Successor says Russia needs Putin

? The soft-spoken bureaucrat just presented to the world as Russian President Vladimir V. Putin’s handpicked successor appeared on state television Tuesday with a deferential plea: The country must remain under Putin’s leadership.

Dmitry Medvedev, the Kremlin-backed candidate expected to ascend to the presidency in March elections, called on Putin to head up the next government as prime minister. Only Putin, he said, will be able to ensure national stability.

“It is not enough to elect a new president who shares (Putin’s) ideology,” Medvedev said. “I consider it principally important to preserve Vladimir Vladimirovich Putin in a most important job of the executive power.”
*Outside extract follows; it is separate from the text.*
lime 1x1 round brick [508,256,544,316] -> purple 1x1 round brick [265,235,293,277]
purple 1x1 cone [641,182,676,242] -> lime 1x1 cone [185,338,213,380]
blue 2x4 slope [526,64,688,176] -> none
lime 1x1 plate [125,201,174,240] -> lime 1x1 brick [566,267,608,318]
With months to go before the election, Medvedev’s statement appeared to cede a degree of future authority to Putin.

Although he is constitutionally banned from seeking a third term as president, Putin is riding high on a wave of swelling oil prices and popular appeal amid widespread speculation that he would seek to stay in power. The question has been: How could Putin do so without tampering with the constitution or taking autocratic steps?

Putin himself did not respond Tuesday to Medvedev’s suggestion. But some analysts believe that the speech finally tipped the Kremlin’s hand.

“This is the scenario of the third term of Putin,” said Andrei Piontkovsky, a prominent Russian analyst who is now a visiting scholar at the Hudson Institute.

Medvedev just received the golden nod on Monday, when Putin appeared on television to endorse his longtime confidante’s run for the Kremlin. Once anointed by the powerful and well-loved Putin, Medvedev was seen as a virtual shoe-in.